|
Post by Argent'horn on Nov 22, 2008 19:39:29 GMT -5
Forty-five years ago today, John F. Kennedy was murdered in Dallas. (I was a college senior in an E & M lab at the time.) I have not heard anything about this on television or radio today, which surprises me a little.
Does this indicate that Americans are totally indifferent to our history? If it does, what does this mean? I have one colleague at my university who thinks that we are indeed indifferent to our history, and that this is good, since Americans do not seem to hold grudges for centuries the way people in some other societies do. What are the downside aspects to this indifference? Or is the indifference not real? Maybe I have just been listening to the wrong radio stations at the wrong time today.
|
|
|
Post by Steven Barnes on Nov 24, 2008 21:47:24 GMT -5
I think we are more apt to remember our victories than our pains. But I'd bet that we will hear a lot on the 50th anniversary.
|
|
|
Post by manilamac on Nov 25, 2008 12:28:11 GMT -5
Actually, the NYTimes had an article about commemorative activity at the plaza in Dallas. I heard the assassination live on the radio while sitting in my car in my high school parking lot. That was about 40 miles west of the site. Conspiracy freaks take note: most of us Texans had almost no doubt that Oswald was a nut-case ex-Marine marksman acting alone and that Jack Ruby was just a different kind of nut-case. Everyone in Texas was too familiar with both kinds of gun-crazed fanatics to ever think otherwise.
“Fuzzing” facts was just coming into its own as propaganda technique in those days and the fact that the local FBI (and others) indeed had things to hide brought the technique into play. In fact, the way the fuzzing got carried so far beyond the wildest dreams of the people responsible amounted to the birth of a whole new level—the FBI and especially the CIA hiring hack (and some semi-respectable) writers to write books and articles designed to so confuse covert operations (with “eye-witnesses” and “on the spot reporting” &c.) that no one would ever know what happened.
|
|
|
Post by Argent'horn on Nov 25, 2008 16:36:21 GMT -5
manilamac, that reminds me...I have a friend in Fort Worth who was acquainted with Oswald as a child. He told me something about him of that sort years ago, but I cannot recall it. If I find out anything worth sharing next time I speak with him, I will share it here.
|
|
|
Post by manilamac on Nov 26, 2008 10:28:30 GMT -5
Now that I think about it, there was also the matter of a state-wide TV broadcast by then Texas governor John Connolly in which he disputed the Warren Commission Report about whether the shot that wounded him was the same shot that hit Kennedy. He made reference to his combat experience and his being a deer hunter to back himself up and obviously was intent enough on his own story to go for the state-wide broadcast. I can’t really recall the details, but there is also the possibility that he was just using the chance at the publicity. (He was still a Democrat back then.)

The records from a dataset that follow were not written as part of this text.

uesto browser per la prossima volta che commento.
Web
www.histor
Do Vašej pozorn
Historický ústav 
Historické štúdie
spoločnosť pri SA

Strangely enough, I drove by the plaza while the Warren Commission was there rolling inch by inch over the same ground in the same open-topped Lincoln, doing their reconstruction of the shooting—Earl Warren was sitting in Kennedy’s place in the car.
|
|
|
Post by Steven Barnes on Dec 1, 2008 11:25:32 GMT -5
Let's just say that of the four assassinations in the 60's: Kennedy, Kennedy, King, and Malcolm, John Kennedy's assassination stinks the worst in terms of conspiracy.
|
|
|
Post by Argent'horn on Dec 4, 2008 13:12:11 GMT -5
Interesting thought, Steve. I think all of these except maybe Robert Kennedy have the smell of conspiracy. The smell, of course, is not the same as a proof.
|
|
|
Post by nancylebovitz on Dec 9, 2008 11:06:15 GMT -5
Interesting about JKF's assassination not being as big a deal this year. All I can do is guess about what isn't happening, but here are some guesses.

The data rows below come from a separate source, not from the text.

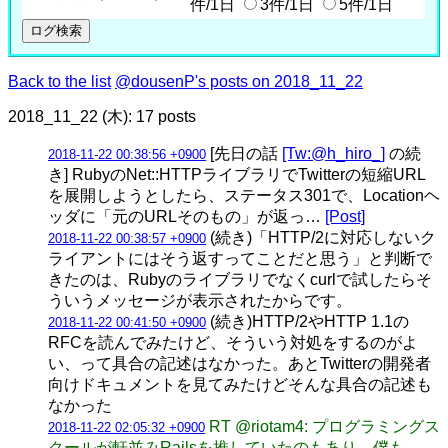
件/1日
3件/1日
5件/1日
Back to the list
@dousenP's posts on 2018_11_22
2018_11_22 (木): 17 posts
[先日の話
[Tw:@h_hiro_]
の続
2018-11-22 00:38:56 +0900
き] RubyのNet::HTTPライブラリでTwitterの短縮URL
を展開しようとしたら、ステータス301で、Locationヘ
ッダに「元のURLそのもの」が返っ…
[Post]
(続き)「HTTP/2に対応しないク
2018-11-22 00:38:57 +0900
ライアントにはそう返すってことだと思う」と判断で
きたのは、Rubyのライブラリでなくcurlで試したらそ
ういうメッセージが表示されたからです。
(続き)HTTP/2やHTTP 1.1の
2018-11-22 00:41:50 +0900
RFCを読んでみたけど、そういう対処をするのがよ
い、って具合の記述はなかった。あとTwitterの開発者
向けドキュメントを見てみたけどそんな具合の記述も
なかった
RT @riotam4: プログラミングス
2018-11-22 02:05:32 +0900
クールが軒並みRailsを推していたのもあり、僕も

One thing is that I'm seeing more about Pearl Harbor than usual. I don't know if this is a general pattern, but it's plausible that "We were unfairly attacked!" resonates nicely with 9/11, while a president getting killed is something we don't want to think about too intensely at the moment.
Another is that we've had a *lot* of history lately. 9/11, wars in Iraq and Afghanistan (next time, when you see a country with a sign on the door that says "death of empires", pay attention), the financial crisis, and the election of the first black president after a very long campaign. When you have enough history, some events are naturally going to slip out of primary attention.
|
|
|
Post by manilamac on Dec 16, 2008 9:03:26 GMT -5
Ah ha! Slipping out of primary attention indeed. I have never doubted a conspiracy in the JFK killing. What I think people get wrong is what the conspiracy was about--I believe it was Oswald acting alone. the conspiracy was about what the authorities knew before and after. IN other words, the real conspiracy was a classic example of good old CYA in action.
Oh, and Pearl Harbor conspiracy fans will be disappointed to see the Dec 7, 2008 NYTimes article on the real date of Japanese radio code transmissions.